Des équipes sont à couper ce bois à maturité avant qu'une trop grande quantité ne soit affectée par la tordeuse. Selon les secteurs, il y a de très beaux arbres. Par contre, dans d'autres endroits, une sélection doit être faite et laisser les moins beaux sur place.

La tordeuse qui nuit... et qui aide

La tordeuse du bourgeon de l'épinette fait des ravages sur de grandes parcelles de forêt situées à une dizaine de kilomètres au nord de Saint-Edmond-les-Plaines, tout près du lac à Jim. Par contre, les contrats de récolte accordés dans ce secteur sont bénéfiques pour les corporations de développement.
Des centaines de milliers de sapins, mais aussi des épinettes blanches et noires, sont attaqués par cet insecte qui bouffe tout sur son passage.

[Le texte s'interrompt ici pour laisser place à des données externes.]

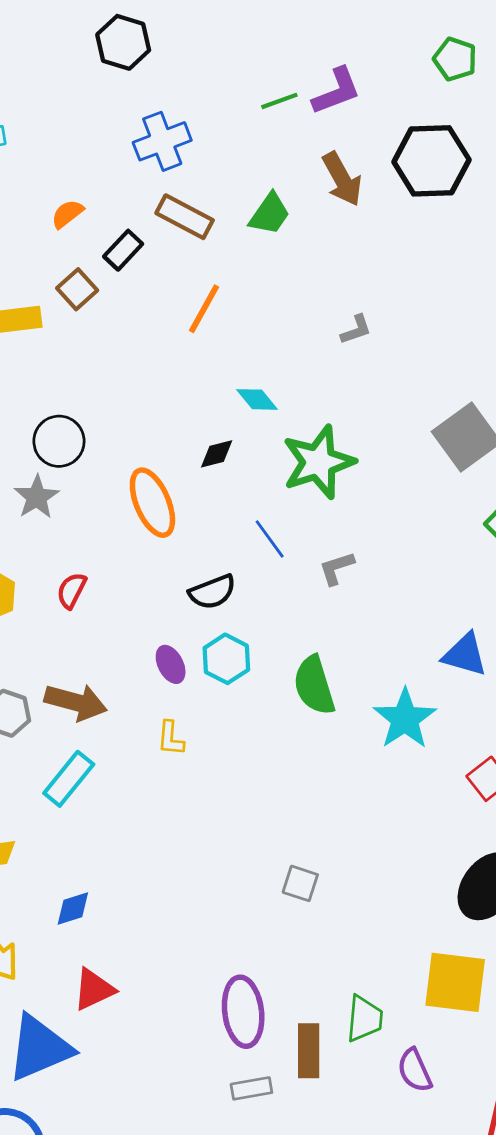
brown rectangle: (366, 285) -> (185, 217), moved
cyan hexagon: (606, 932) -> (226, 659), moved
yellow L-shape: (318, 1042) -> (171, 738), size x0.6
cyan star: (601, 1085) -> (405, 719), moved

C'est en se rendant en forêt que l'on peut constater l'état de la dévastation.
Dans certains secteurs, les sapins peinent à tenir debout tant les ravages sont importants. L'insecte s'attaque à la tête pour manger les jeunes pousses pour ensuite descendre. «Quand, ils ont fait le tour des sapins, ils sautent sur les épinettes. Dans ce secteur c'est une très grosse infestation», mentionne Michael Bouchard, coordonnateur de l'Agence de gestion intégrée des ressources (AGIR).
Sur les sapins, on retrouve énormément de cocons vides. Ce qui signifie que le papillon est formé et qu'il est parti déposer des oeufs sur les jeunes aiguilles de la cime des arbres. Dès son éclosion, la chenille se fraye un chemin dans l'arbre pour y passer l'hiver. C'est au printemps qu'elle remonte vers le haut pour y faire son ravage.
Un contrat de PFR
La forêt que Le Progrès-Dimanche a visitée est située dans le secteur de la pointe à Crapeau. Elle est encore récupérable. C'est pour cette raison qu'AGIR et les corporations de développement de Saint-Edmond et Saint-Thomas-Didyme ont obtenu un contrat de Produits forestiers Résolu (PFR), qui a eu l'accord du ministère des Forêts, pour couper 900 hectares de forêt sur trois ans. Ce qui devrait représenter 90 000 m3 de bois.
Bien que plusieurs sapins soient dans un piteux état, il y a encore beaucoup d'arbres, dont des pins gris, qui sont en bonne santé. Par contre, il ne faut pas trop attendre avant que le nombre d'arbres morts prolifère et que le bois n'est plus de valeur commerciale. Cette forêt presque centenaire, qui a été bûchée partiellement il y a 50 ans, est très dense et a une très belle valeur.
Par contre, le responsable des opérations, Martin Simard, doit réaliser un inventaire très strict de la qualité des billes pour ne pas envoyer de bois trop dégradé à la scierie. "Ça ne semble pas trop pire jusqu'à maintenant. Il était temps d'agir», mentionne-t-il.
Payant pour les localités
«Pour nous, c'est très bon. C'est un contrat qui va nous générer des bénéfices pour des projets locaux», mentionne le maire de Saint-Edmond-les-Plaines, Rodrigue Cantin. En effet, les profits sont réinjectés dans la municipalité. C'est ainsi que la transformation du presbytère en auberge a pu se faire. Également, la corporation soutient le comité d'embellissement de la municipalité et bien d'autres projets à caractère social. "Ça dynamise nos milieux. À la municipalité, nous avons un budget très limité. Sans la corporation, il y a bien des projets qui n'auraient pas vu le jour», exprime le maire qui agit aussi à titre de président de la corporation de développement.
En plus d'être structurant pour la municipalité, ce contrat permet à des entreprises du coin de travailler. Ainsi, 15 personnes vont travailler pendant plusieurs semaines pour couper les arbres. Ils répéteront l'opération pendant deux autres années.
Un autre avantage pour les corporations, c'est que le bois se trouve à proximité des scieries, ce qui réduit les coûts de transports.